Die derzeitig geltenden Kontaktbeschränkungen sollen demnach grundsätzlich beibehalten werden. Private Zusammenkünfte sollen nach wie vor auf den eigenen Hausstand und eine weitere Person beschränkt bleibe.

"Die Bürgerinnen und Bürger werden dringend gebeten, auch in Gebieten mit einem kontinuierlich sinkenden Infektionsgeschehen Kontakte weiterhin auf ein absolut notwendiges Minimum zu beschränken", heißt es in dem Papier. Gerade vor dem Hintergrund des Auftretens neuer Virus-Mutationen müssten Öffnungsschritte "vorsichtig und schrittweise" erfolgen.

"Bund und Länder werden in den nächsten Wochen weiter gemeinsam Öffnungsschritte abstimmen.

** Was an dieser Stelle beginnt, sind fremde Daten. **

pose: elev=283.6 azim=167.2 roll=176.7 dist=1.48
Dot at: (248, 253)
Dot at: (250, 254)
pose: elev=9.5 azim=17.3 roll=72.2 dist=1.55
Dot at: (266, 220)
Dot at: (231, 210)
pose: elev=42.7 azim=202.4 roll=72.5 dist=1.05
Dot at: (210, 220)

Sie werden sich vorrangig am landesweiten und regionalen Infektionsgeschehen orientieren", heißt es in dem Papier.

Kanzlerin Merkel sagte vor der Unionsfraktion nach Teilnehmerangaben, sie wisse "um die schwierige Lage, um die großen Herausforderungen gerade für Kinder, Familien und den Einzelhandel". Dennoch dürfe nun nicht zu früh gelockert werden.

Sie wolle "keine Angst und keinen Schrecken unter den Menschen" verbreiten, sagte Merkel demnach weiter. Der Lockdown müsse aber fortgeführt werden. Ihr Ziel sei, dass Infektionsgeschehen im ganzen Land "in einen Korridor" zu bringen, "so dass einheitlich geöffnet werden kann".

SPD-Fraktionschef Rolf Mützenich pochte vor dem Bund-Länder-Gespräch am Mittwoch auf Geschlossenheit. "Wir legen großen Wert auf ein einheitliches Vorgehen", sagte er in Berlin.